Exercices
**a)** Recopiez fidèlement le passage de l'entretien avec François Ozon qui va de "FRANÇOIS OZON |" jusqu'à "ce challenge ?" inclus.
**b)** D'après l'entretien avec François Ozon, dans quel festival le cinéaste a-t-il présenté son adaptation de L'Étranger en avant-première française ?
**c)** Prolongez l'entretien avec François Ozon en reprenant juste après sa dernière phrase.

Extrait à lire
══════════
FRANÇOIS OZON | Interview
Deux semaines après sa sélection à la Mostra de Venise, François Ozon était présent au Festival De l’écrit à l’écran de Montélimar pour présenter son adaptation de L’étranger d’Albert Camus, projetée en avant-première française. L’occasion de nous entretenir avec le cinéaste, qui revient sur la genèse de ce projet ambitieux, sa collaboration avec Benjamin Voisin et sa manière d’aborder un texte aussi sacré que périlleux.
L’Étranger est l’un des romans français les plus célèbres, pourtant il n’a été adapté qu’une seule fois auparavant. Qu’est-ce qui vous a donné envie de relever ce challenge ?
François Ozon : J’avais un projet que j’ai dû abandonner, et qui a presque servi de passerelle vers L’Étranger. Il y avait dans ce scénario la même idée d’un homme en marge, coupé du monde, qui ne parvient plus à jouer les jeux sociaux — la séduction, les conventions, les obligations. Ce film n’a pas vu le jour, mais il a ouvert une porte.
══════════
Entrées fournies
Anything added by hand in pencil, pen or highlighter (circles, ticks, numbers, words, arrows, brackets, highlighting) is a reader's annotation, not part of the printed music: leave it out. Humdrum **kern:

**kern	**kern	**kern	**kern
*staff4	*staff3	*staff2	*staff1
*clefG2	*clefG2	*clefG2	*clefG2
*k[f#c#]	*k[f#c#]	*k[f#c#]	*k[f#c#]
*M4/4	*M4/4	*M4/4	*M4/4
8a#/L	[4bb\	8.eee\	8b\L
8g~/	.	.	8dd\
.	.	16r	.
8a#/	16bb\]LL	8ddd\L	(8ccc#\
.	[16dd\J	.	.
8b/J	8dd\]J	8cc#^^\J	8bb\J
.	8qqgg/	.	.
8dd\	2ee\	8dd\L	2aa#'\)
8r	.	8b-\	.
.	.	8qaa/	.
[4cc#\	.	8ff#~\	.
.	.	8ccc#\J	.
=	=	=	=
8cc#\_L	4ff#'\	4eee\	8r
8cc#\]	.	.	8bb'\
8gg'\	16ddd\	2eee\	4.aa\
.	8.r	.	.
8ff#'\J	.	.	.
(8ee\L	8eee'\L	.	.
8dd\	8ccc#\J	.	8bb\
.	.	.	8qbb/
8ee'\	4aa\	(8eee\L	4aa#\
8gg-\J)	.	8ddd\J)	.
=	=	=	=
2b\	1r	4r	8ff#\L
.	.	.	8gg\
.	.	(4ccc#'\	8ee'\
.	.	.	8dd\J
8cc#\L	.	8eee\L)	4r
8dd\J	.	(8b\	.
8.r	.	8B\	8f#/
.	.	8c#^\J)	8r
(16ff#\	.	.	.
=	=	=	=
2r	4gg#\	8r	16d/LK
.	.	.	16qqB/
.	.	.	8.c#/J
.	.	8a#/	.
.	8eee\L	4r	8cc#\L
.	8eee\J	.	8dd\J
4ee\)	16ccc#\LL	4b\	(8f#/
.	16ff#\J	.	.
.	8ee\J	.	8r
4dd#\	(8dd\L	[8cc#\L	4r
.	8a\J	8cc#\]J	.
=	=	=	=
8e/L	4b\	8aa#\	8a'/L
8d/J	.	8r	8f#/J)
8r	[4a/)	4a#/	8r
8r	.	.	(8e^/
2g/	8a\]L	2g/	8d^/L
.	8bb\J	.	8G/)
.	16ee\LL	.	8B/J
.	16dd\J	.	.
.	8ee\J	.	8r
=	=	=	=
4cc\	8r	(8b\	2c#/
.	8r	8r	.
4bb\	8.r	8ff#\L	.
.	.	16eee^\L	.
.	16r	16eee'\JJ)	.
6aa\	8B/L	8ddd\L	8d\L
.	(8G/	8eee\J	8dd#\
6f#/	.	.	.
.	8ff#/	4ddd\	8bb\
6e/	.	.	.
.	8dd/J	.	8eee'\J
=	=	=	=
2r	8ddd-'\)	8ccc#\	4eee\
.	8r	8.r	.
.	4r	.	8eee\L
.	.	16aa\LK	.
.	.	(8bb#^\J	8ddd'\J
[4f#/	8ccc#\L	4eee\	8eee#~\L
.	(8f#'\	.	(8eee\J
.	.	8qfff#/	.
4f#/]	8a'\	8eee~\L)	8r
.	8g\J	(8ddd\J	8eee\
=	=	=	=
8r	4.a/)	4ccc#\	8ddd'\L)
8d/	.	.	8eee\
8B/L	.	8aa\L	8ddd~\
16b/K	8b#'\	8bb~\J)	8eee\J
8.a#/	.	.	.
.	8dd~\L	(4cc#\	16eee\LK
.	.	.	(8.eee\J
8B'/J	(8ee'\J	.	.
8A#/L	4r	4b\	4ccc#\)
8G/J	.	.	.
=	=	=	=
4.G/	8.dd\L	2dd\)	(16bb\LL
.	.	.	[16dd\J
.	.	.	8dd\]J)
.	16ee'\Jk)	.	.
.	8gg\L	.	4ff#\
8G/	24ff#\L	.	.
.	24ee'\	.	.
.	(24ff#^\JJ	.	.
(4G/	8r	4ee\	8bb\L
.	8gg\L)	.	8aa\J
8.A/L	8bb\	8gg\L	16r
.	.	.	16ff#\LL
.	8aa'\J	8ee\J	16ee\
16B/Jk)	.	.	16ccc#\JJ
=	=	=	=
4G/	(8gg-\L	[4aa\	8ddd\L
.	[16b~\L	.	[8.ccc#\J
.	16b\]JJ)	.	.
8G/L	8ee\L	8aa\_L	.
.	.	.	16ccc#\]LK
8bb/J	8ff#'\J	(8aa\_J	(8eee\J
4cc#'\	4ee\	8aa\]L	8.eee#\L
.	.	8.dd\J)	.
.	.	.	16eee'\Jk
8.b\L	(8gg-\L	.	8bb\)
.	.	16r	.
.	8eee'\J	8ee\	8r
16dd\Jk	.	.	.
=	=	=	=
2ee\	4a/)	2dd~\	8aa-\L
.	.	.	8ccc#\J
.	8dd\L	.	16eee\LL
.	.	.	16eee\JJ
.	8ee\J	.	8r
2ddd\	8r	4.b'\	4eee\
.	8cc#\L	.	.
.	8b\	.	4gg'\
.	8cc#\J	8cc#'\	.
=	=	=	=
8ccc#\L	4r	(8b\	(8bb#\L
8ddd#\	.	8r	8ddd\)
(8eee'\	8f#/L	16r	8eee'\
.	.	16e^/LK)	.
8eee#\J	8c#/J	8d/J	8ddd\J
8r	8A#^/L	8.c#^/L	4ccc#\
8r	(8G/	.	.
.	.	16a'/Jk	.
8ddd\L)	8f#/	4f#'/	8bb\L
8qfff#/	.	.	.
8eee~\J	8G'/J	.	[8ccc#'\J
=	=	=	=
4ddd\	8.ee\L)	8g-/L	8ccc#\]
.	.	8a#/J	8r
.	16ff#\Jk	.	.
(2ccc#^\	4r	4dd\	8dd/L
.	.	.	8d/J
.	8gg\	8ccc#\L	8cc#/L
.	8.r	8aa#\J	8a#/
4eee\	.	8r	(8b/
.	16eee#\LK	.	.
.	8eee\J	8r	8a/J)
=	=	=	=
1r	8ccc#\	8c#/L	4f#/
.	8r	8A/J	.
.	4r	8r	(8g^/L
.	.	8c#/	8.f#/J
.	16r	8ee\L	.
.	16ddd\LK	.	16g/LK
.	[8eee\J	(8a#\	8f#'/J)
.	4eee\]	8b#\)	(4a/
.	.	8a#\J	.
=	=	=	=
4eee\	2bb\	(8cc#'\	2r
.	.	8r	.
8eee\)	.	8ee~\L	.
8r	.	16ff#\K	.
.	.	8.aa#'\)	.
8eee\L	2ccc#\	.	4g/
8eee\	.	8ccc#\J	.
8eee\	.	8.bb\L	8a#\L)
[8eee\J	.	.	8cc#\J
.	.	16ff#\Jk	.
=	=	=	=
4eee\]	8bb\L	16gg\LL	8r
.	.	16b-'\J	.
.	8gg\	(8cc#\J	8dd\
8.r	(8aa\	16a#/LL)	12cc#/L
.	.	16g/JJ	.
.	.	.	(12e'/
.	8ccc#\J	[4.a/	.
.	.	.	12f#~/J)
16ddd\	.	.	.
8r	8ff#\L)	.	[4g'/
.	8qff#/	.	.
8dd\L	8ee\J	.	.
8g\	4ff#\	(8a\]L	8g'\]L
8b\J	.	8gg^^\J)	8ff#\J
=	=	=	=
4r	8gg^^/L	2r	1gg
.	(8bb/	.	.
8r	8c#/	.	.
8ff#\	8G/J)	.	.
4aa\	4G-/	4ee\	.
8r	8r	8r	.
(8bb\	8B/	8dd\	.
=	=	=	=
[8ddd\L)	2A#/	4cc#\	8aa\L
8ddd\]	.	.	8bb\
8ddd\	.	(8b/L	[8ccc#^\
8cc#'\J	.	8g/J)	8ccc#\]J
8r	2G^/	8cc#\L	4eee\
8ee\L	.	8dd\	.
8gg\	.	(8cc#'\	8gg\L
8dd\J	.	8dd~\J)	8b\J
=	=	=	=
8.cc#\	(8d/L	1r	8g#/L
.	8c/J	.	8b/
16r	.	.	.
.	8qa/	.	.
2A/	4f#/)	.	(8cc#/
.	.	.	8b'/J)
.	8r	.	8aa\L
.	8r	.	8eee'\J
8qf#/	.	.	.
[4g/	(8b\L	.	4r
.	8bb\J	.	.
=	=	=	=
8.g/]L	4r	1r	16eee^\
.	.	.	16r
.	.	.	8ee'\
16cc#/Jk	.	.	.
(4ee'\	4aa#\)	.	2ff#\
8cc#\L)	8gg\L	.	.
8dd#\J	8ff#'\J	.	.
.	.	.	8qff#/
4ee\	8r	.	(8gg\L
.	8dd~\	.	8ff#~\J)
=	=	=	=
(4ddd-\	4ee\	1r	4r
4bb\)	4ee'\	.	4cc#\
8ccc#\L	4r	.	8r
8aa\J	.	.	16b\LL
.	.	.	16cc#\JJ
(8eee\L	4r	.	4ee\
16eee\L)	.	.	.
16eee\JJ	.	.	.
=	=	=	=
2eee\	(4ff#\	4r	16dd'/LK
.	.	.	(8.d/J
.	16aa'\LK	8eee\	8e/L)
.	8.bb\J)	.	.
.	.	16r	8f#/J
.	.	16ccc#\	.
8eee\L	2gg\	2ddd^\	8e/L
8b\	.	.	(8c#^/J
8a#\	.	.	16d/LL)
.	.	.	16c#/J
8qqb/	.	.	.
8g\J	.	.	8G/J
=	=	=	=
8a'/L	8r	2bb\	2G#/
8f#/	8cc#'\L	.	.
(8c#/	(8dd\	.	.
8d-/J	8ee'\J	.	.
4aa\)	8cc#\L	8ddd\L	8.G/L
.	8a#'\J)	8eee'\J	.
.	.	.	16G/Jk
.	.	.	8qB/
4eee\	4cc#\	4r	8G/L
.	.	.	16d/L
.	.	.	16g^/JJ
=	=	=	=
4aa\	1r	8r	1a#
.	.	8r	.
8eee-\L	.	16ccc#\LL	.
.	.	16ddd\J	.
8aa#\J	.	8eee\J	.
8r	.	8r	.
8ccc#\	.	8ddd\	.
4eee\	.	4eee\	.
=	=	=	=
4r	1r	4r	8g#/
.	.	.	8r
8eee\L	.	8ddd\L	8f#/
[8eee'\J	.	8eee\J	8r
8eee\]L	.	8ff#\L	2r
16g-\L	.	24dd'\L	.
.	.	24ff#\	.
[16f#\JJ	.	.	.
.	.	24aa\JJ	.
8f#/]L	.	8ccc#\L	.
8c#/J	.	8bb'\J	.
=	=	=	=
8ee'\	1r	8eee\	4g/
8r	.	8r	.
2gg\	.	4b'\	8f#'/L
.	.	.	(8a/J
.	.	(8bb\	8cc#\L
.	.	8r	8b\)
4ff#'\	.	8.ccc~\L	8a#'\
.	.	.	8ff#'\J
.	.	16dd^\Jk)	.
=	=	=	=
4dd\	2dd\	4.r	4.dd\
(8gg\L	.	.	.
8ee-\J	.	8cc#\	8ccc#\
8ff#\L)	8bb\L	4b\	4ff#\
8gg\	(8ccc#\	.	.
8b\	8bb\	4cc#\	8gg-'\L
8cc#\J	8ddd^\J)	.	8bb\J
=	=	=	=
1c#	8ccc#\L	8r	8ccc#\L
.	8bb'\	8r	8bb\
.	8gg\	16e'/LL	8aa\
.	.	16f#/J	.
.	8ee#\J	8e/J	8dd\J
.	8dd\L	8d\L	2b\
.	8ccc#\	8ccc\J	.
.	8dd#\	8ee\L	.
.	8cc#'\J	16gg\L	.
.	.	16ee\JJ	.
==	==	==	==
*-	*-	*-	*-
══════════
Réponses par exercice
**a)**
FRANÇOIS OZON | Interview
Deux semaines après sa sélection à la Mostra de Venise, François Ozon était présent au Festival De l’écrit à l’écran de Montélimar pour présenter son adaptation de L’étranger d’Albert Camus, projetée en avant-première française. L’occasion de nous entretenir avec le cinéaste, qui revient sur la genèse de ce projet ambitieux, sa collaboration avec Benjamin Voisin et sa manière d’aborder un texte aussi sacré que périlleux.
L’Étranger est l’un des romans français les plus célèbres, pourtant il n’a été adapté qu’une seule fois auparavant. Qu’est-ce qui vous a donné envie de relever ce challenge ?

**b)** Au Festival De l'écrit à l'écran de Montélimar.

**c)**
C’est un roman que j’ai lu adolescent, comme beaucoup. J’en gardais surtout le souvenir d’un malaise. Je ne pensais pas du tout à l’adapter : c’est un texte trop sacré, presque figé dans l’imaginaire collectif. Et puis, pendant le confinement, tout me paraissait absurde. J’ai relu le livre et j’ai retrouvé ce vertige, cette modernité incroyable. Le détachement de Meursault, son rapport au monde, ça résonnait avec ce qu’on vivait. C’est un texte qui ne donne aucune réponse, et c’est ce que j’aime : il oblige le spectateur à se confronter à lui-même.
Comme j’avais commencé à réfléchir à la manière de filmer quelqu’un d’extérieur à la société, et Benjamin avait déjà travaillé sur ce type de personnage, L’Étranger s’est imposé comme une évidence, une continuité naturelle. Mais je suis vraiment arrivé au livre par Meursault, par le personnage.
Comme beaucoup de chefs-d’œuvre, il y a plein d’interprétations possibles, ça vous échappe un peu. Mais je me suis lancé ce défi d’essayer de mieux comprendre ce personnage en l’incarnant, avec mon regard d’aujourd’hui, de 2025.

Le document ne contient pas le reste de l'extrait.